┌─ Data for processing
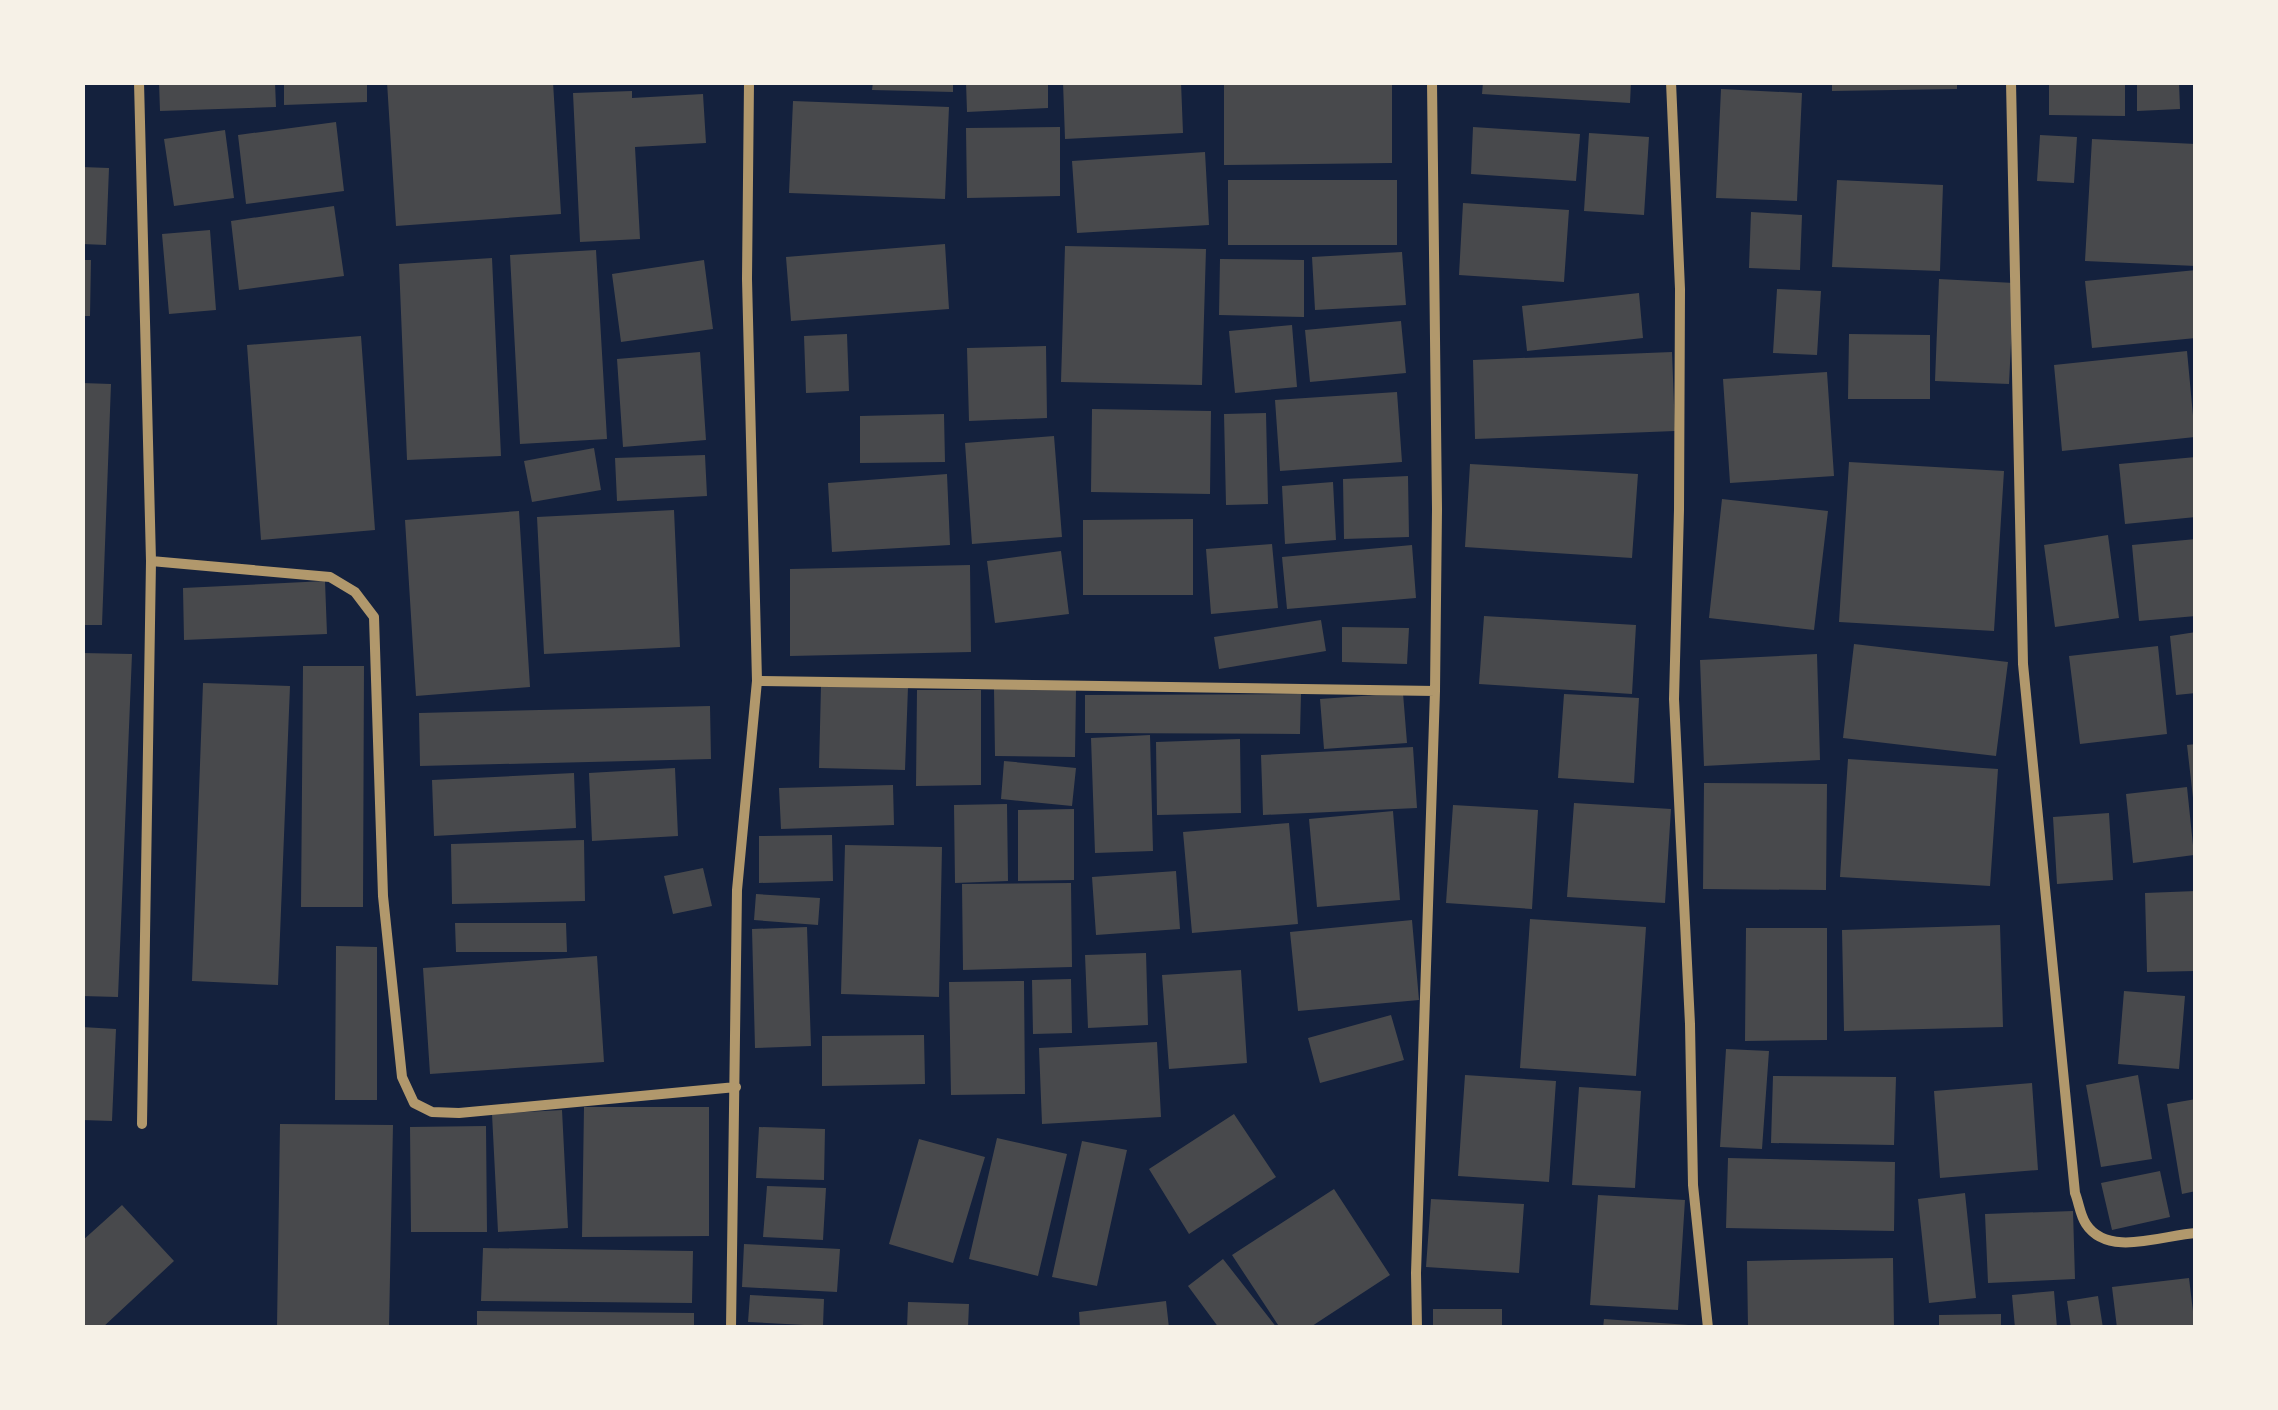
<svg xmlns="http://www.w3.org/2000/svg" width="2278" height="1410" font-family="Commissioner,sans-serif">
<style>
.building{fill:#48494c}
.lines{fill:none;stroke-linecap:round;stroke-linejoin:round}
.minor{stroke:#b1986c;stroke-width:10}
</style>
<rect width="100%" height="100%" fill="#14213d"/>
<!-- building -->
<path class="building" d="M159,82H275L276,107L160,111Z
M284,82H367V102L284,105Z
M387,82H553L561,214L396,226Z
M873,82H953V92L872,90Z
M966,82H1048V108L967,112Z
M1063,82H1181L1183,133L1065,139Z
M1224,82H1392V163L1224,165Z
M1483,82H1631L1630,103L1482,94Z
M1832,82H1957V89L1832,91Z
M2049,82H2125V116L2049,115Z
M2137,82H2179L2180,109L2137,111Z
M1721,89L1802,93L1797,201L1716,198Z
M632,91V98L703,94L706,143L635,147L640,239L580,242L573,93Z
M793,101L949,107L945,199L789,193Z
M336,122L344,191L246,204L238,135Z
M1060,127V196L967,198L966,128Z
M1473,127L1580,134L1576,181L1471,174Z
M225,130L234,198L174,206L164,139Z
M1589,133L1649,137L1644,215L1584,211Z
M2040,135L2077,137L2074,183L2037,181Z
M2092,139L2196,144V266L2085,261Z
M1205,152L1209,225L1077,233L1072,161Z
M82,167L109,168L106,245L82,244Z
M1228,180H1397V245H1228Z
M1837,180L1943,185L1940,271L1832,267Z
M1463,203L1569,210L1564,282L1459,275Z
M334,206L344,276L239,290L231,221Z
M1751,212L1802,215L1800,270L1749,268Z
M210,230L216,310L169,314L162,234Z
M945,244L949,309L791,321L786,257Z
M1065,246L1206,249L1202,385L1061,382Z
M596,250L607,439L520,444L510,255Z
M1402,252L1406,305L1315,310L1312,257Z
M492,258L501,456L407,460L399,264Z
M1220,259L1304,260V317L1219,315Z
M82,260H91L90,316H82Z
M704,260L713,329L621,342L612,274Z
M2196,270V338L2092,348L2085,281Z
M1939,279L2014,283L2009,384L1935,381Z
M1777,289L1821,291L1817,355L1773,353Z
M1639,293L1643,338L1527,351L1522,306Z
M1401,321L1406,373L1310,382L1305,330Z
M1292,325L1297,387L1235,393L1229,331Z
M847,334L849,391L806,393L804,336Z
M1849,334L1930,335V399H1848Z
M361,336L375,530L261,540L247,345Z
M1046,346L1047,418L969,421L967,348Z
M2187,351L2195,437L2062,451L2054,365Z
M700,352L706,440L623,447L617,359Z
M1672,352L1675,431L1475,439L1473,360Z
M1827,372L1834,476L1730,483L1723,379Z
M82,383L111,384L102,625H82Z
M1397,392L1402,462L1280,471L1275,400Z
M1092,409L1211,411L1210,494L1091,492Z
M1266,413L1268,504L1226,505L1224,414Z
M944,414L945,462L860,463V416Z
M1054,436L1062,537L972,544L965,443Z
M594,448L601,490L532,502L524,461Z
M705,455L707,496L617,501L615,458Z
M2196,457V517L2125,524L2119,464Z
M1849,462L2004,471L1994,631L1839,622Z
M1470,464L1638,474L1632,558L1465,547Z
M947,474L950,545L832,552L828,483Z
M1408,476L1409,537L1344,539L1343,479Z
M1333,482L1336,540L1285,544L1282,486Z
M1722,499L1828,511L1814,630L1709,618Z
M674,510L680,647L544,654L537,517Z
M519,511L530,687L416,696L405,520Z
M1193,519V595H1083V520Z
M2108,535L2119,618L2055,627L2044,545Z
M2196,539V616L2139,621L2132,545Z
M1272,544L1278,608L1211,614L1206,549Z
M1412,545L1416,598L1287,609L1282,557Z
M1061,551L1069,614L995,623L987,561Z
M970,565L971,652L790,656V569Z
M325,581L327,634L184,640L183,588Z
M1484,616L1636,625L1632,694L1479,684Z
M1321,620L1326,651L1219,669L1214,637Z
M1342,627L1409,628L1407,664L1342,662Z
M2196,632V693L2176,695L2170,636Z
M1854,644L2008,662L1996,756L1843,738Z
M2158,646L2167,734L2080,744L2069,656Z
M82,653L132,654L118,997L82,996Z
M1817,654L1820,760L1704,766L1700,660Z
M303,666H364L363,907H301Z
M203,683L290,686L278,985L192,981Z
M821,686L908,687L905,770L819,768Z
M994,689H1076L1075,757L995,756Z
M917,690H981V785L916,786Z
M1403,693L1407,743L1324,749L1320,699Z
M1301,694L1300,734L1085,733V695Z
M1564,694L1639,698L1634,783L1558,778Z
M710,706L711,759L420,766L419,713Z
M1150,735L1153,851L1095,853L1091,738Z
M1240,739L1241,813L1157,815L1156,742Z
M2196,744V798H2193L2187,745Z
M1413,747L1417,808L1263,815L1261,755Z
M1848,759L1998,769L1990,886L1840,877Z
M1004,761L1076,768L1072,806L1001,799Z
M675,768L678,836L592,841L589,773Z
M574,773L576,828L434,836L432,780Z
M1704,783L1827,784L1826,890L1703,889Z
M893,785L894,825L781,829L779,788Z
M2187,787L2194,855L2133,863L2126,794Z
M1574,803L1671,809L1665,903L1567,897Z
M1007,804L1008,881L955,883L954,805Z
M1453,805L1538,810L1532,909L1446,903Z
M1074,809V880L1018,881V810Z
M1393,811L1400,900L1317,907L1309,819Z
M2109,813L2113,880L2057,884L2053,817Z
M1289,823L1298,924L1192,933L1183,832Z
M832,835L833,881L759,883V836Z
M584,840L585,901L452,904L451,844Z
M845,845L942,847L939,997L841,994Z
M703,868L712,906L673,914L664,876Z
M1176,871L1180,929L1096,935L1092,877Z
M1071,883L1072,967L963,970L962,884Z
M2196,891V971L2147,972L2145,893Z
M756,894L820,898L818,925L754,920Z
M1530,919L1646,927L1636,1076L1520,1068Z
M1412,920L1419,1000L1298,1011L1290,932Z
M455,923H566L567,952H456Z
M2000,925L2003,1027L1844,1031L1842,930Z
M807,927L811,1046L755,1048L752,929Z
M1746,928H1827V1040L1745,1041Z
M336,946L377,947V1100H335Z
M1146,953L1148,1025L1088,1028L1085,955Z
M597,956L604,1062L430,1074L423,968Z
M1241,970L1247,1063L1169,1069L1162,975Z
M1071,979L1072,1033L1033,1034L1032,980Z
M1024,981L1025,1094L951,1095L949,982Z
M2124,991L2185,996L2179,1069L2118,1064Z
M1391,1015L1404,1060L1320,1083L1308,1038Z
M82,1027L116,1029L112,1121L82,1120Z
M924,1035L925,1084L822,1086V1036Z
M1157,1042L1161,1117L1042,1124L1039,1048Z
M1726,1049L1769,1051L1762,1149L1720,1147Z
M1465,1075L1556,1081L1549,1182L1458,1176Z
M2138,1075L2152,1159L2101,1167L2086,1085Z
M1773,1076L1896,1077L1894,1145L1771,1143Z
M2032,1083L2038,1170L1940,1178L1934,1091Z
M1579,1087L1641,1091L1635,1188L1572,1185Z
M2196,1099V1191L2182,1194L2167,1104Z
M584,1107H709V1236L582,1237Z
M562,1110L568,1228L498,1232L492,1114Z
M1234,1114L1276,1177L1189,1234L1149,1169Z
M280,1124L393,1125L389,1328H277Z
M486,1126L487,1232H411L410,1127Z
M759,1127L825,1129L824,1180L756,1178Z
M997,1138L1067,1154L1038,1276L969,1259Z
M919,1139L985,1157L953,1263L889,1244Z
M1082,1141L1127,1150L1097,1286L1052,1277Z
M1728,1158L1895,1162L1894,1231L1726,1228Z
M2160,1171L2170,1217L2112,1230L2101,1183Z
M767,1186L826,1188L823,1240L763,1237Z
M1334,1189L1390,1275L1309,1328H1280L1232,1255Z
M1965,1193L1976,1298L1929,1303L1918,1199Z
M1598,1195L1685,1200L1678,1310L1590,1305Z
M1431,1199L1524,1204L1519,1273L1426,1267Z
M122,1205L174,1261L102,1328H82V1241Z
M2073,1211L2075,1279L1988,1283L1985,1214Z
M744,1244L840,1249L837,1292L742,1287Z
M483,1248L693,1251L692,1303L481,1301Z
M1893,1258L1894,1328H1748L1747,1261Z
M1223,1259L1277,1328H1219L1188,1286Z
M2189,1278L2195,1328H2117L2112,1287Z
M2054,1291L2057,1328H2015L2012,1295Z
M750,1295L824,1299L823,1326L748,1322Z
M2098,1296L2103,1328H2071L2067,1301Z
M1166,1301L1169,1328H1080L1079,1312Z
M908,1302L969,1304L968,1328H907Z
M1433,1309H1502V1328H1433Z
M477,1311L694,1313V1328H477Z
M2001,1314V1328H1939V1315Z
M1604,1319L1689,1325V1328H1603Z"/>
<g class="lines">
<!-- minor -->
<path class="minor" d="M139,82L151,561L330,577L355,592L374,617L383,896L402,1077L414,1103L432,1112L459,1113L736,1087
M1671,82L1680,289L1679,510L1674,699L1690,1024L1693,1185L1708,1328
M2011,82L2023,664L2075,1193C2079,1203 2080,1215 2086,1224C2108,1258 2163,1235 2196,1233
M757,681L1435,691
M142,1124L151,561
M731,1328L737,890L757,681L747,279L749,82
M1417,1328L1416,1273L1435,691L1437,509L1432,82"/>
</g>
<!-- border -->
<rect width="2278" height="1410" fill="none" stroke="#f6f1e7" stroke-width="170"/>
</svg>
└─
Assignment: From the entries above, select each line containing the string "lines".

Exercise result:
.lines{fill:none;stroke-linecap:round;stroke-linejoin:round}
<g class="lines">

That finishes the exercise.